Crop measurements that predict spatial yield variability and correlate with yields may facilitate development of variable N rate management. We evaluated growth, N concentration, and N uptake of two corn (Zea mays L.) hybrids at two N rates (130 vs. 185 kg ha−1 at two sites and manure vs. manure + 55 kg N ha−1 at another site) in 2000 (wet) and 2001 (dry) to help explain corn spatial yield variability that existed at five of six site–years. Biomass, N concentration, and N uptake mostly had no spatial variability at the sixth leaf stage (V6), silking (R1), and physiological maturity (R6). Plant height at V6, which had spatial variability at four site–years, correlated with yields at two sites (0.55 and 0.66) in 2000 and at one site (0.56) in 2001. Plant height at V10, which had spatial variability at all sites, correlated with yields at all sites (0.50–0.64) in 2000 but at only one site (0.69) in 2001. Nitrogen uptake at R6, which correlated with yields at all sites in 2000 (0.25–0.58) and 2001 (0.34–0.65), did little to explain the N response within sites.

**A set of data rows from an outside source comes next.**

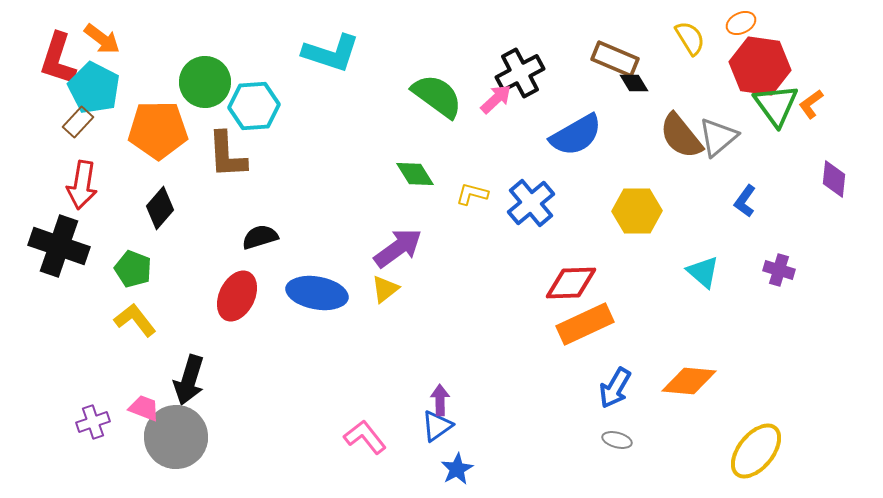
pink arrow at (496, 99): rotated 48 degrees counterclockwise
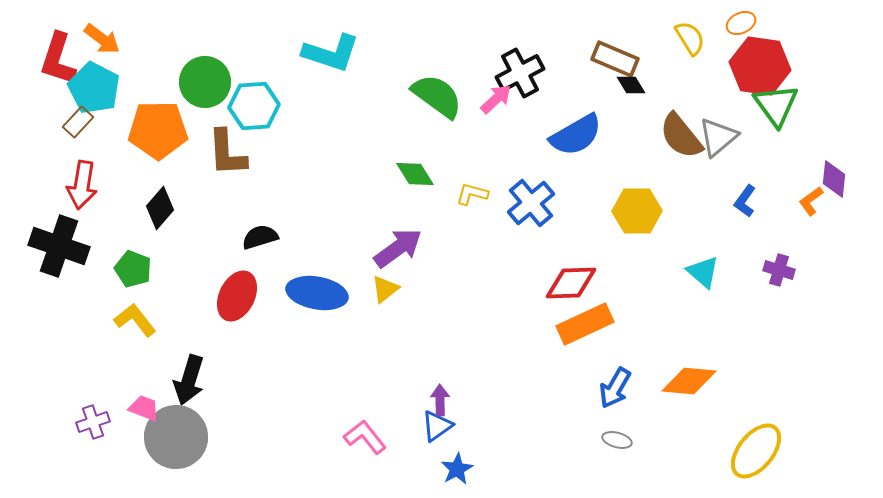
black diamond at (634, 83): moved 3 px left, 2 px down
orange L-shape at (811, 104): moved 97 px down
brown L-shape at (227, 155): moved 2 px up
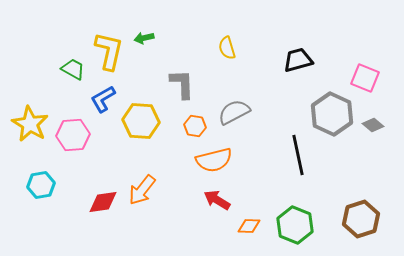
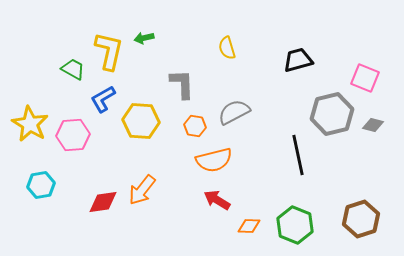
gray hexagon: rotated 21 degrees clockwise
gray diamond: rotated 25 degrees counterclockwise
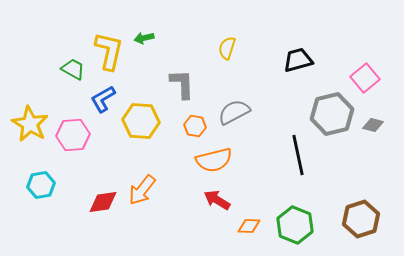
yellow semicircle: rotated 35 degrees clockwise
pink square: rotated 28 degrees clockwise
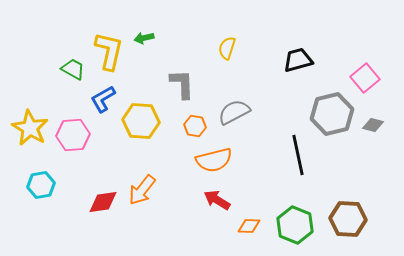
yellow star: moved 4 px down
brown hexagon: moved 13 px left; rotated 21 degrees clockwise
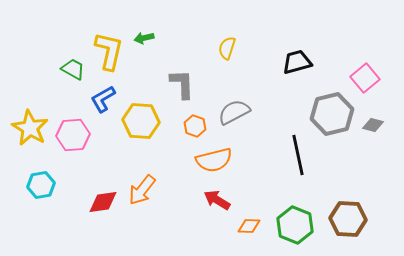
black trapezoid: moved 1 px left, 2 px down
orange hexagon: rotated 10 degrees clockwise
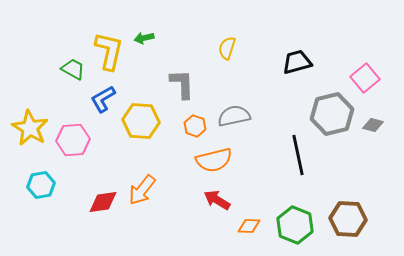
gray semicircle: moved 4 px down; rotated 16 degrees clockwise
pink hexagon: moved 5 px down
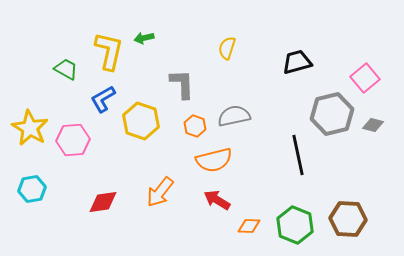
green trapezoid: moved 7 px left
yellow hexagon: rotated 15 degrees clockwise
cyan hexagon: moved 9 px left, 4 px down
orange arrow: moved 18 px right, 2 px down
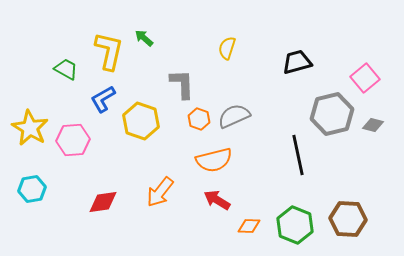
green arrow: rotated 54 degrees clockwise
gray semicircle: rotated 12 degrees counterclockwise
orange hexagon: moved 4 px right, 7 px up
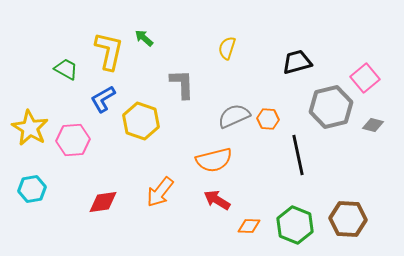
gray hexagon: moved 1 px left, 7 px up
orange hexagon: moved 69 px right; rotated 15 degrees counterclockwise
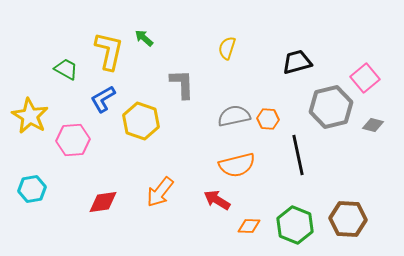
gray semicircle: rotated 12 degrees clockwise
yellow star: moved 12 px up
orange semicircle: moved 23 px right, 5 px down
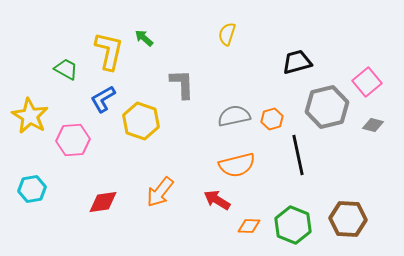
yellow semicircle: moved 14 px up
pink square: moved 2 px right, 4 px down
gray hexagon: moved 4 px left
orange hexagon: moved 4 px right; rotated 20 degrees counterclockwise
green hexagon: moved 2 px left
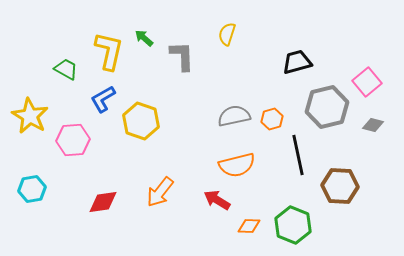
gray L-shape: moved 28 px up
brown hexagon: moved 8 px left, 33 px up
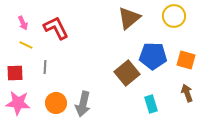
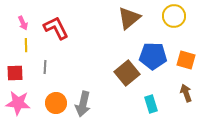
yellow line: rotated 64 degrees clockwise
brown arrow: moved 1 px left
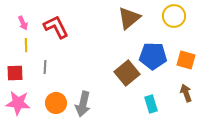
red L-shape: moved 1 px up
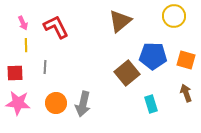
brown triangle: moved 9 px left, 3 px down
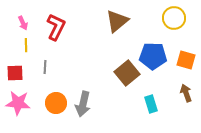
yellow circle: moved 2 px down
brown triangle: moved 3 px left
red L-shape: rotated 52 degrees clockwise
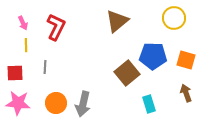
cyan rectangle: moved 2 px left
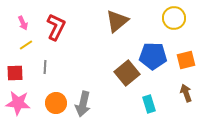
yellow line: rotated 56 degrees clockwise
orange square: rotated 30 degrees counterclockwise
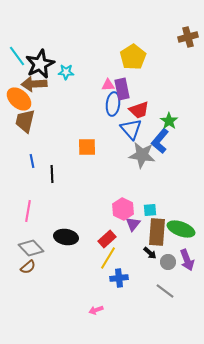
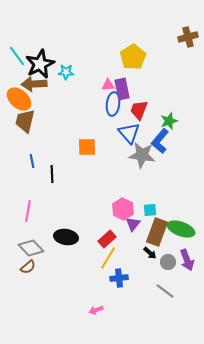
red trapezoid: rotated 130 degrees clockwise
green star: rotated 18 degrees clockwise
blue triangle: moved 2 px left, 4 px down
brown rectangle: rotated 16 degrees clockwise
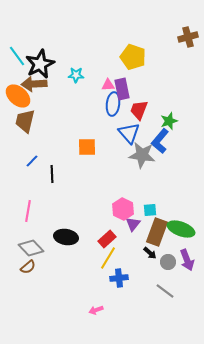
yellow pentagon: rotated 20 degrees counterclockwise
cyan star: moved 10 px right, 3 px down
orange ellipse: moved 1 px left, 3 px up
blue line: rotated 56 degrees clockwise
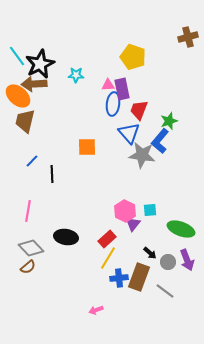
pink hexagon: moved 2 px right, 2 px down
brown rectangle: moved 18 px left, 45 px down
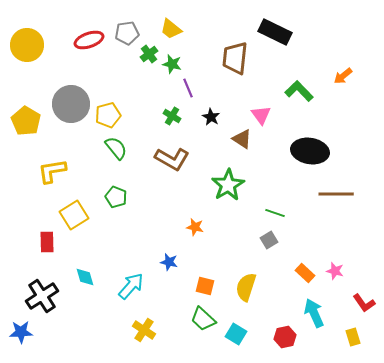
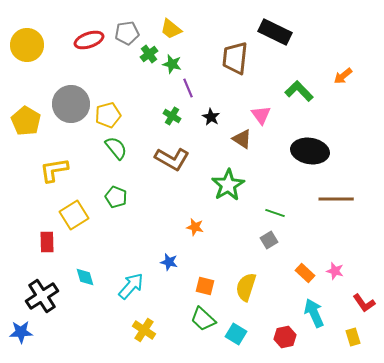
yellow L-shape at (52, 171): moved 2 px right, 1 px up
brown line at (336, 194): moved 5 px down
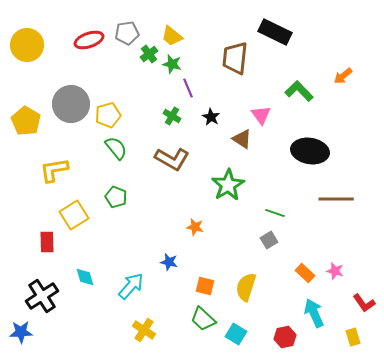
yellow trapezoid at (171, 29): moved 1 px right, 7 px down
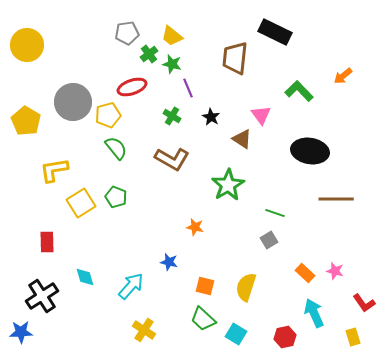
red ellipse at (89, 40): moved 43 px right, 47 px down
gray circle at (71, 104): moved 2 px right, 2 px up
yellow square at (74, 215): moved 7 px right, 12 px up
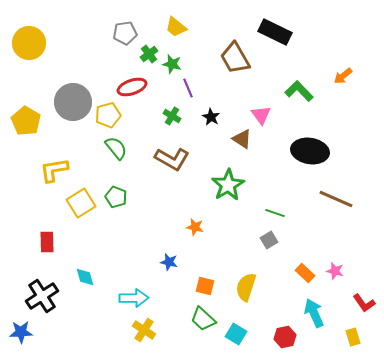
gray pentagon at (127, 33): moved 2 px left
yellow trapezoid at (172, 36): moved 4 px right, 9 px up
yellow circle at (27, 45): moved 2 px right, 2 px up
brown trapezoid at (235, 58): rotated 36 degrees counterclockwise
brown line at (336, 199): rotated 24 degrees clockwise
cyan arrow at (131, 286): moved 3 px right, 12 px down; rotated 48 degrees clockwise
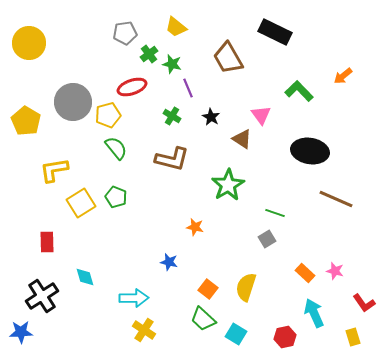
brown trapezoid at (235, 58): moved 7 px left
brown L-shape at (172, 159): rotated 16 degrees counterclockwise
gray square at (269, 240): moved 2 px left, 1 px up
orange square at (205, 286): moved 3 px right, 3 px down; rotated 24 degrees clockwise
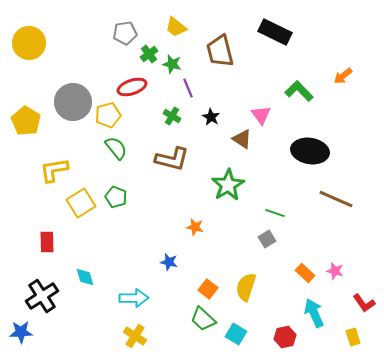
brown trapezoid at (228, 58): moved 8 px left, 7 px up; rotated 16 degrees clockwise
yellow cross at (144, 330): moved 9 px left, 6 px down
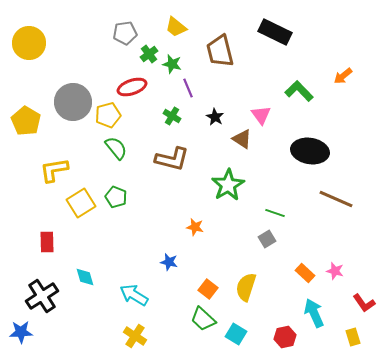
black star at (211, 117): moved 4 px right
cyan arrow at (134, 298): moved 3 px up; rotated 148 degrees counterclockwise
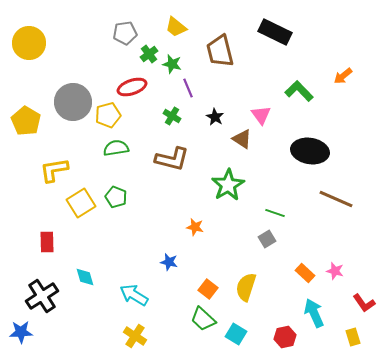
green semicircle at (116, 148): rotated 60 degrees counterclockwise
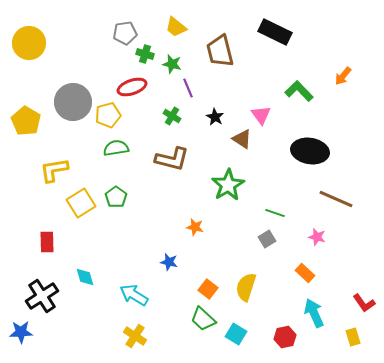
green cross at (149, 54): moved 4 px left; rotated 36 degrees counterclockwise
orange arrow at (343, 76): rotated 12 degrees counterclockwise
green pentagon at (116, 197): rotated 15 degrees clockwise
pink star at (335, 271): moved 18 px left, 34 px up
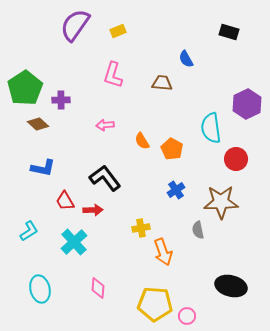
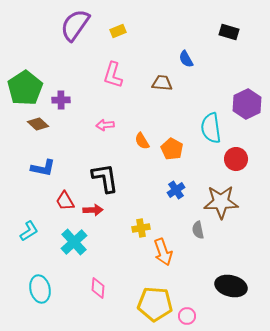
black L-shape: rotated 28 degrees clockwise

Stalk NO3–N concentrations showed no spatial variability, despite spatial variability for residual soil NO3–N concentrations at all site–years. Residual soil NO3–N, which had distinct zones of high concentrations in the upper 30 cm in 2001, may provide more useful information than crop measurements for development of variable N rate management.